Het Laatste Nieuws sieht da vor allem Deutschland in der Pflicht. Die Rezepte von Angela Merkel, also vor allem ein strenger Sparkurs, stürzen Europa in eine leichte Rezession. Jetzt liegt es auch an Deutschland, das inzwischen alle anderen hinter sich gelassen hat, seiner wirtschaftlichen Schlüsselrolle gerecht zu werden und die europäische Ökonomie neu zu beleben. Deutschland ist da inzwischen in einer ähnlichen Position wie früher einmal Amerika. Statt eines Marshallplans bedarf es jetzt eines "Merkelplans".

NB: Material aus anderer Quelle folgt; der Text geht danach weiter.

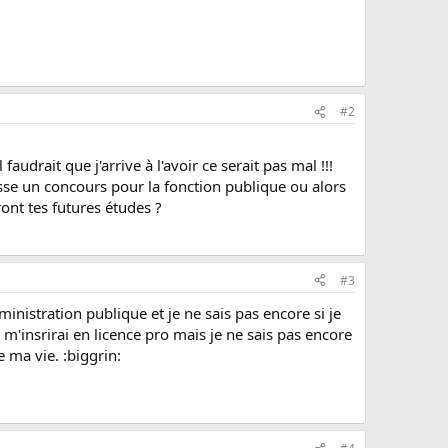
#2
audrait que j'arrive à l'avoir ce serait pas mal !!!
passe un concours pour la fonction publique ou alors
ront tes futures études ?
#3
ministration publique et je ne sais pas encore si je
m'insrirai en licence pro mais je ne sais pas encore
e ma vie. :biggrin:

Sinn und Unsinn von Steuergeschenken
Was derweil den Fall Bekaert mit dem angekündigten sozialen Kahlschlag in Belgien wieder besonders pikant macht, steht auf der Titelseite von La Libre Belgique und De Morgen zu lesen: "Bekaert hat fünf Jahre lang keine Steuern bezahlt", so die Schlagzeile. Keine Steuern, keinen Cent; obendrauf gab's gar Zuschüsse von der flämischen Regierung in Höhe von 18 Millionen Euro.
Zeitgleich, so bemerkt De Morgen, zeitgleich verbuchte das Unternehmen satte Gewinne: 36 Millionen Euro etwa im Jahr 2009. Kommentierend meint das Blatt dazu: Das sollte uns eine Lehre sein. Steuerliche Vorzugsbehandlung stellt keine Garantie für den Erhalt von Arbeitsplätzen dar. Bekaert zahlte nicht einen Cent Steuer und strich dabei Millionengewinne ein. Und das Unternehmen ist damit keine Ausnahme; im Gegenteil, nahezu die gesamte Top 20 der belgischen Wirtschaft drückt sich, mal mehr, mal weniger, an der Steuer vorbei. Das damit Jobs erhalten werden ist eine Fabel. Das sollten die Damen und Herren Politiker im Hinterkopf haben, wenn sie Ende des Monats die erste Haushaltskontrolle vornehmen.
Gaszähler drehen durch
Ganz anderes Thema auf der Titelseite von L'Echo: Die Gaszähler drehen wie verrückt, so die Schlagzeile. Der Grund liegt auf der Hand: Wegen der eisigen Temperaturen ist der Gasverbrauch der Haushalte natürlich in den letzten Tagen stark angestiegen; der Gasverteiler Fluxys spricht gar von einem 'Rekord'.
Nach Jean-Claude Marcourt plädiert derweil auch der PS-Parteikollege und Föderalminister Paul Magnette für eine Neuausrichtung der frankophonen Institutionen. "Die Wallonie muss vereinfacht werden", fordert Paul Magnette auf der Titelseite von Le Soir. Die Strukturen müssten durchsichtiger, verständlicher werden; und deshalb müsse man in der Tat auch über eine Regionalisierung des Unterrichtswesens nachdenken, schließt sich Magnette dem Parteikollegen Marcourt an.
Mord ohne Leiche
Fast alle flämischen Zeitungen schließlich befassen sich mit einer rätselhaften Geschichte, die sich auf einem malerischen Schloss in Wingene südlich von Brügge zugetragen hat. Die Schlossherrin fand bei ihrer Rückkehr nicht ihren Gatten vor, sondern stattdessen eine Blutlache; nicht weit davon entfernt entdeckte man später eine Patronenhülse. Ihr Mann bleibt verschwunden, das Blut stammt offenbar von ihm. Es gibt keine Leiche, keine Spur, keinen Verdächtigen, fasst es Het Nieuwsblad zusammen. Es bleibt ein Mysterium.